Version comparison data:
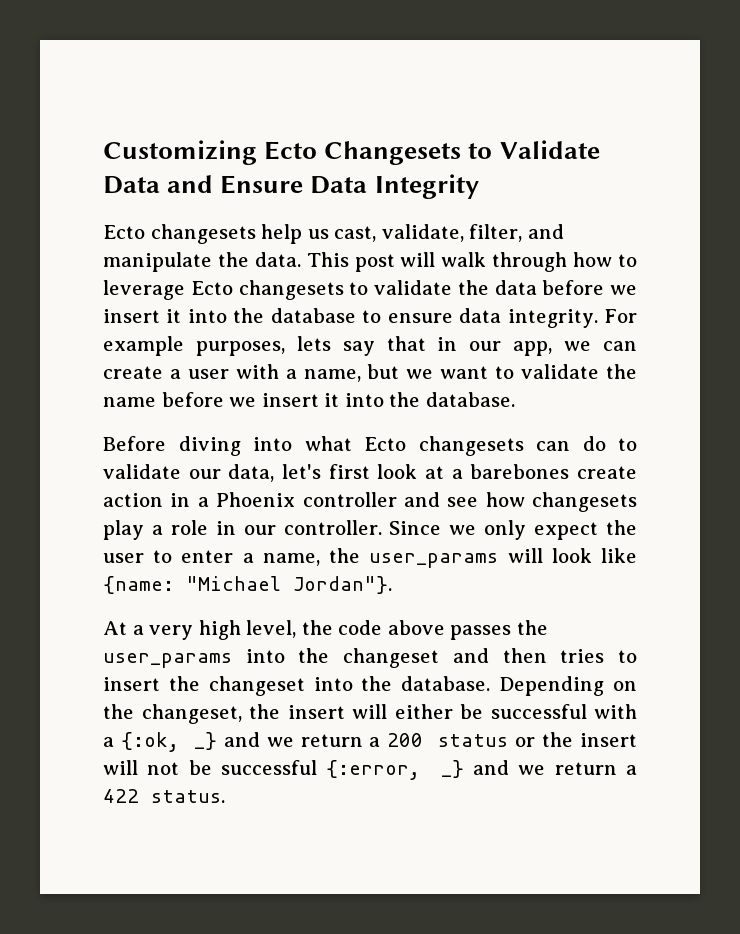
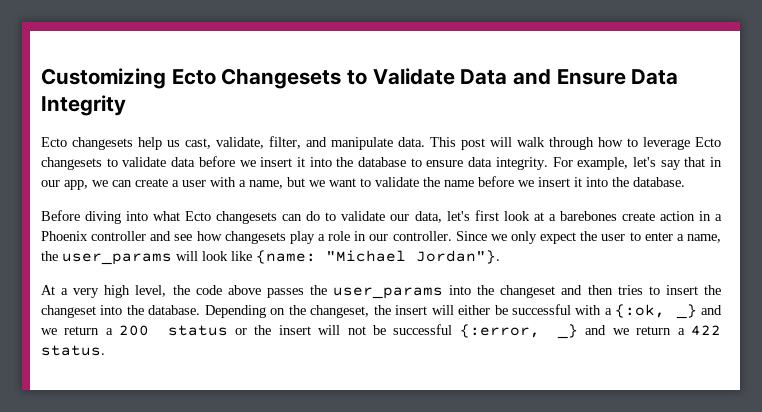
[217,252,249,267] the -> (393, 143) none
[457,280,489,295] the -> (167, 162) none
[103,336,331,356] example purposes, lets -> [577,157,656,170] example, let's

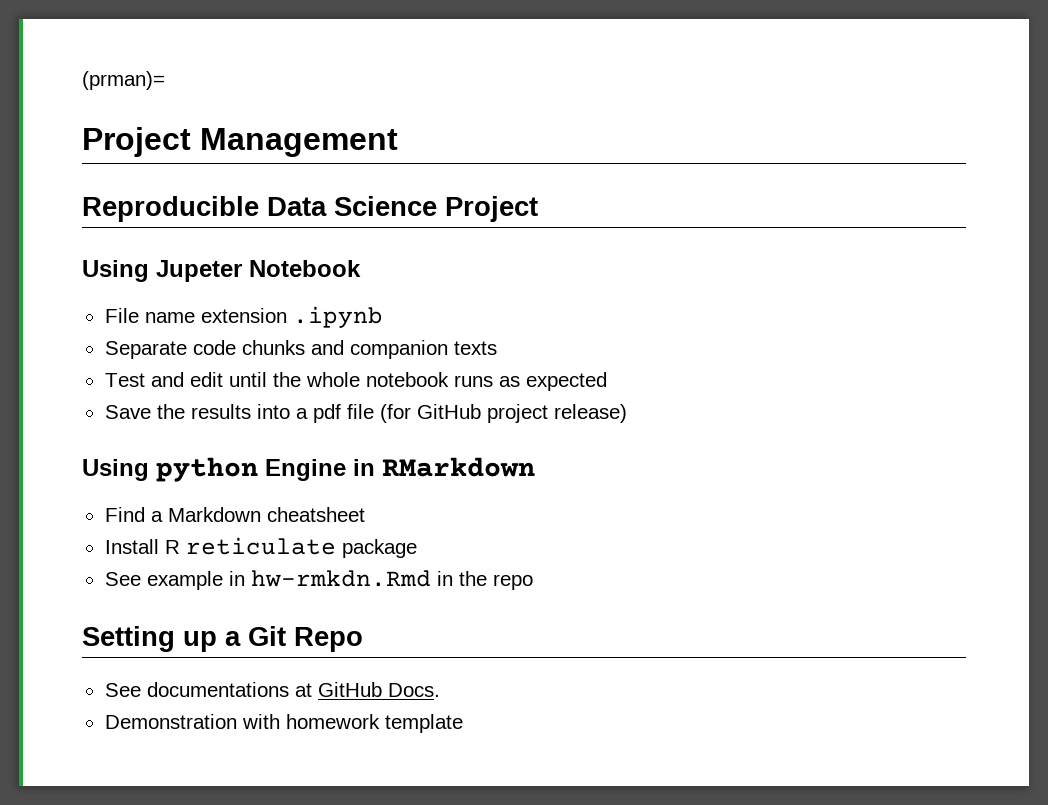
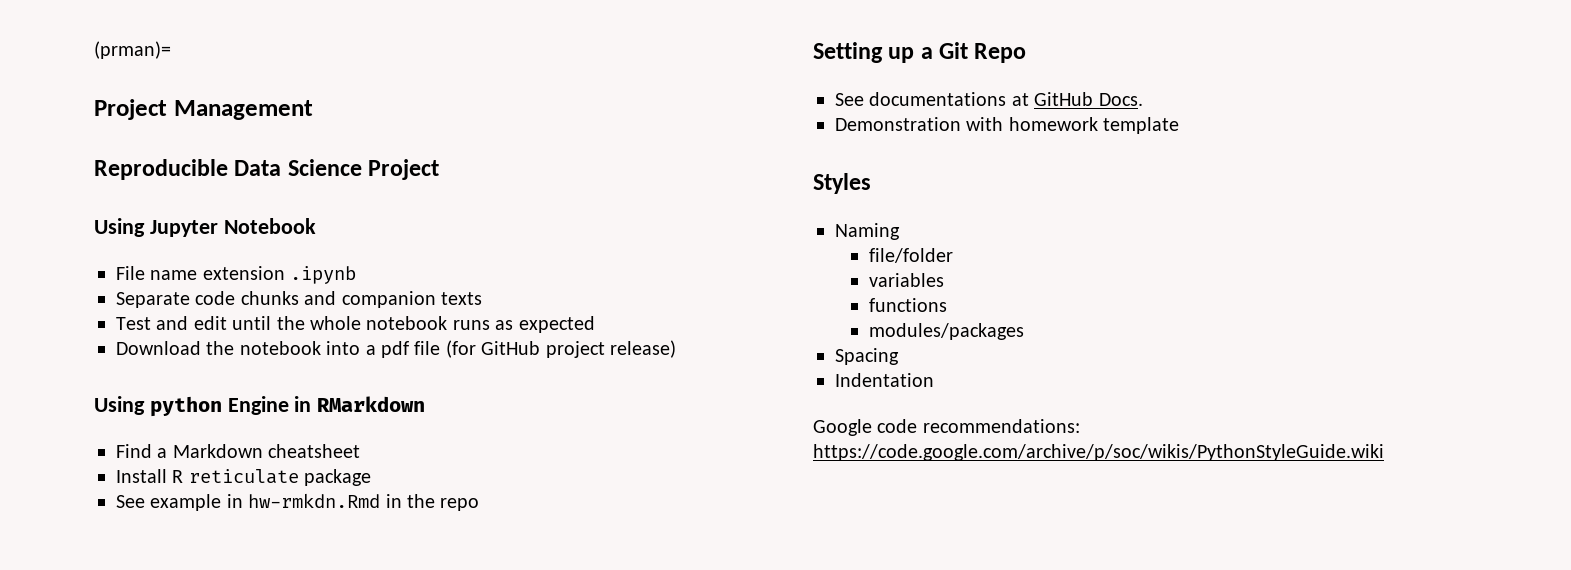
[156,260,242,282] Jupeter -> [149,220,218,237] Jupyter
[104,404,251,419] Save the results -> [116,341,321,355] Download the notebook
(463, 723) none -> [813,173,871,194] [835,223,900,240] [868,248,953,263] [868,273,944,287] [868,298,947,312] [868,323,1024,340] [835,348,899,365] [835,373,934,387] [813,419,1080,436] [813,444,1384,461] // Styles // Naming // file/folder // variables // functions // modules/packages // Spacing // Indentation // Google code recommendations: https://code.google.com/archive/p/soc/wikis/PythonStyleGuide.wiki

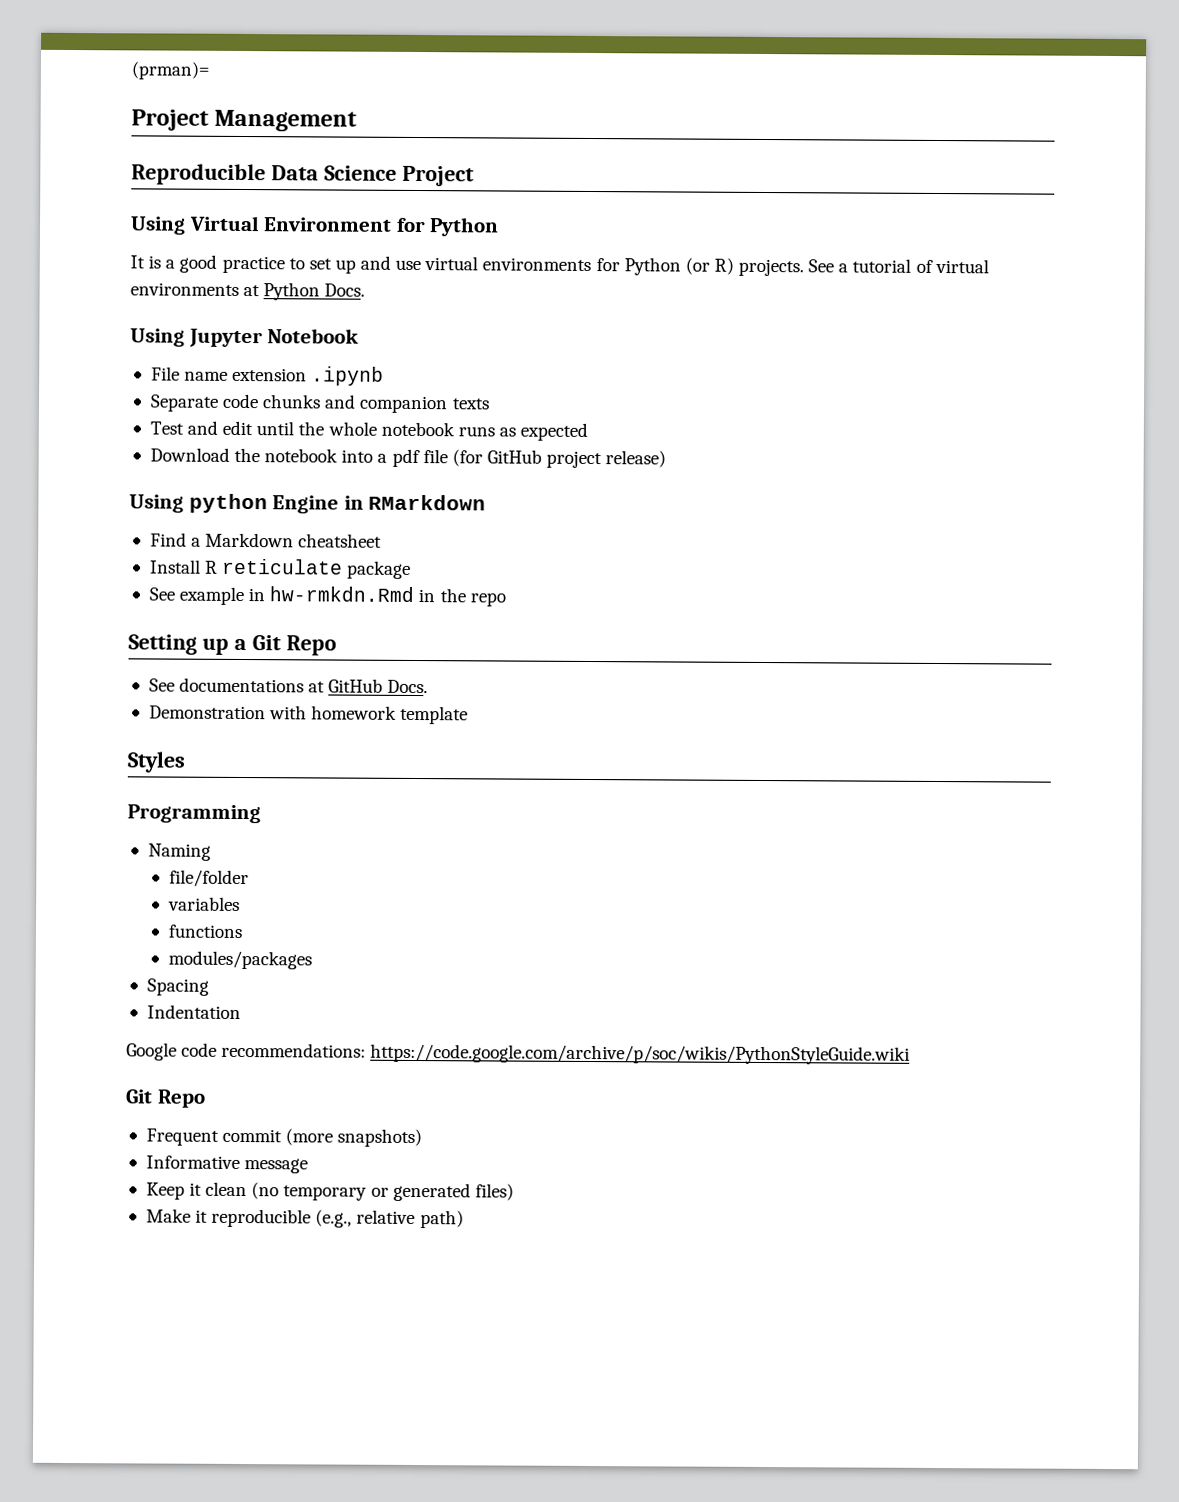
(440, 169) none -> [130,215,500,237] [130,254,989,277] [130,282,366,301] // Using Virtual Environment for Python // It is a good practice to set up and use virtual environments for Python (or R) projects. See a tutorial of virtual environments at Python Docs.
(871, 183) none -> [127,804,261,824] // Programming
(1384, 452) none -> [125,1089,206,1108] [145,1128,423,1148] [145,1155,309,1174] [145,1181,514,1202] [145,1208,464,1229] // Git Repo // Frequent commit (more snapshots) // Informative message // Keep it clean (no temporary or generated files) // Make it reproducible (e.g., relative path)

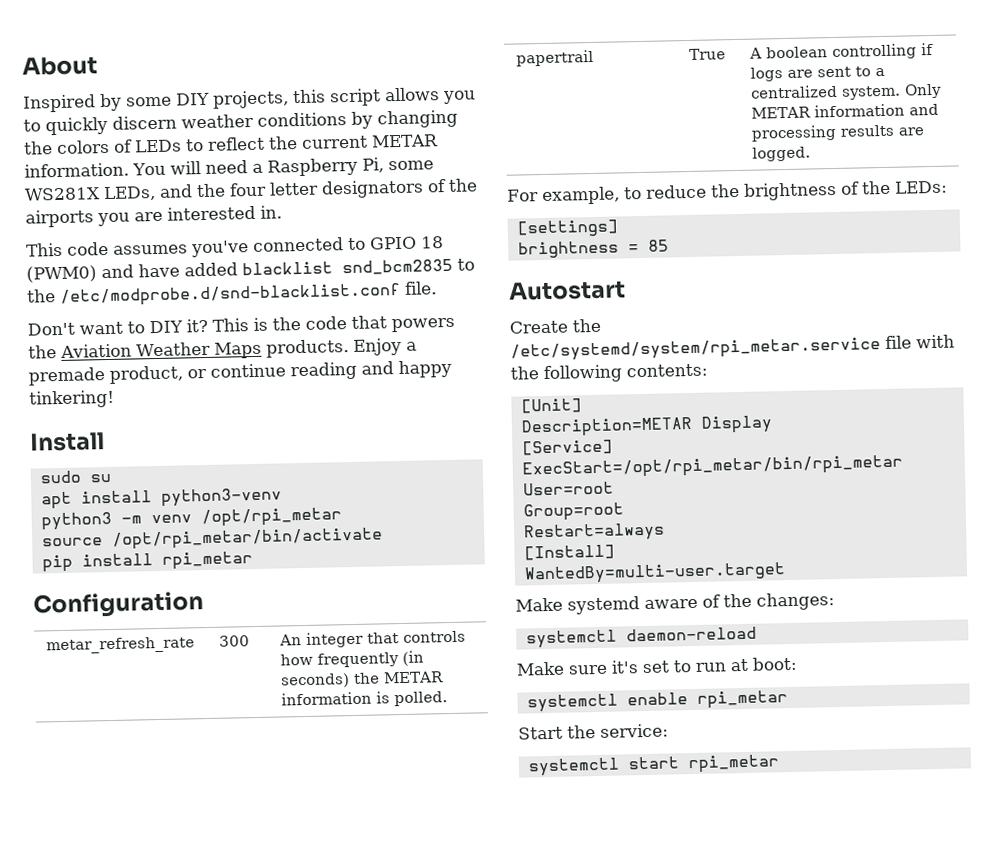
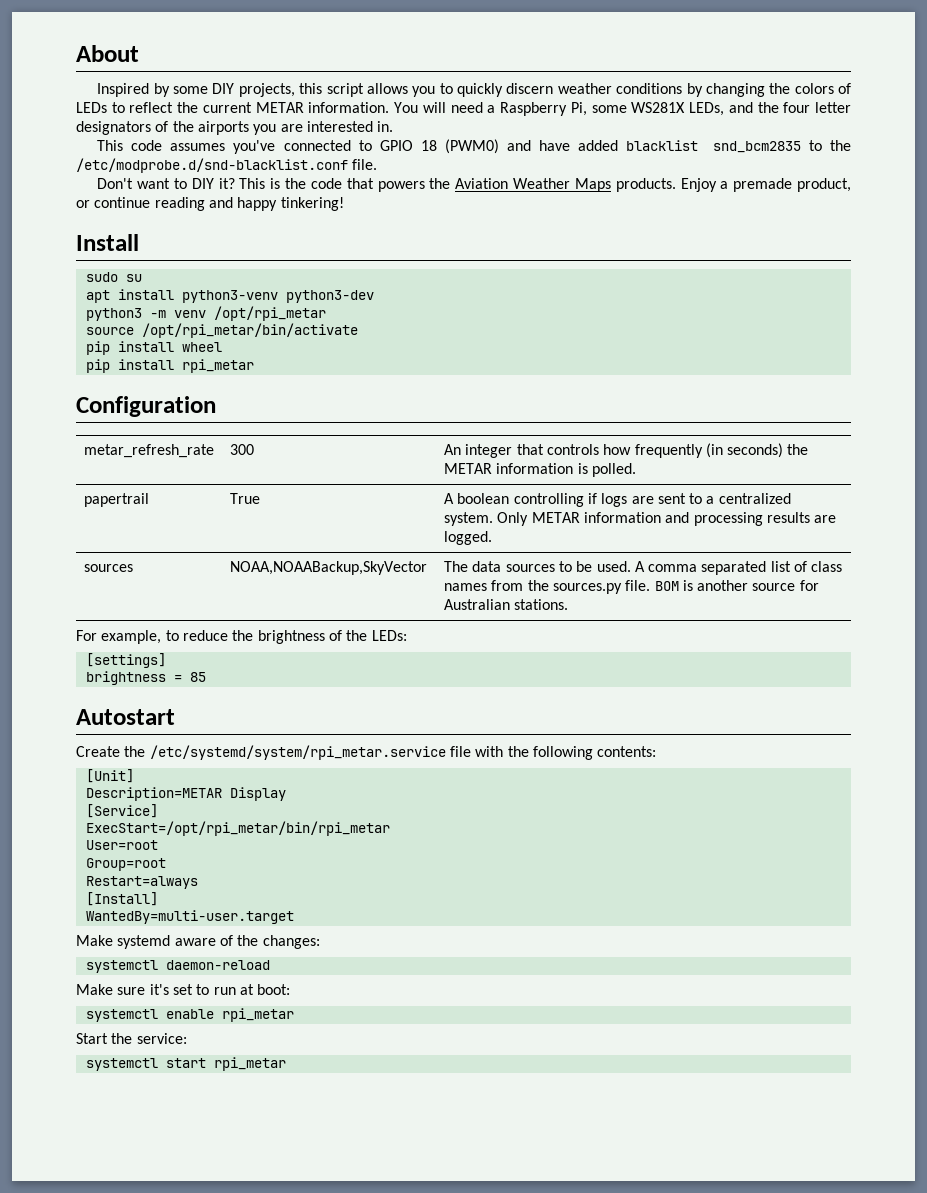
(282, 497) none -> [285,290,374,303] python3-dev
(383, 538) none -> [85,341,222,355] // pip install wheel
(812, 154) none -> [83,564,133,572] [229,561,427,575] [443,561,843,575] [443,580,819,594] [443,599,569,610] // sources | NOAA,NOAABackup,SkyVector | The data sources to be used. A comma separated list of class names from the sources.py file. BOM is another source for Australian stations.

About this task>
Could you transcribe all of the data exactly and omit the pictures?

Exercise answer>
[217,252,249,267] the -> (393, 143) none
[457,280,489,295] the -> (167, 162) none
[103,336,331,356] example purposes, lets -> [577,157,656,170] example, let's

[156,260,242,282] Jupeter -> [149,220,218,237] Jupyter
[104,404,251,419] Save the results -> [116,341,321,355] Download the notebook
(463, 723) none -> [813,173,871,194] [835,223,900,240] [868,248,953,263] [868,273,944,287] [868,298,947,312] [868,323,1024,340] [835,348,899,365] [835,373,934,387] [813,419,1080,436] [813,444,1384,461] // Styles // Naming // file/folder // variables // functions // modules/packages // Spacing // Indentation // Google code recommendations: https://code.google.com/archive/p/soc/wikis/PythonStyleGuide.wiki

(440, 169) none -> [130,215,500,237] [130,254,989,277] [130,282,366,301] // Using Virtual Environment for Python // It is a good practice to set up and use virtual environments for Python (or R) projects. See a tutorial of virtual environments at Python Docs.
(871, 183) none -> [127,804,261,824] // Programming
(1384, 452) none -> [125,1089,206,1108] [145,1128,423,1148] [145,1155,309,1174] [145,1181,514,1202] [145,1208,464,1229] // Git Repo // Frequent commit (more snapshots) // Informative message // Keep it clean (no temporary or generated files) // Make it reproducible (e.g., relative path)

(282, 497) none -> [285,290,374,303] python3-dev
(383, 538) none -> [85,341,222,355] // pip install wheel
(812, 154) none -> [83,564,133,572] [229,561,427,575] [443,561,843,575] [443,580,819,594] [443,599,569,610] // sources | NOAA,NOAABackup,SkyVector | The data sources to be used. A comma separated list of class names from the sources.py file. BOM is another source for Australian stations.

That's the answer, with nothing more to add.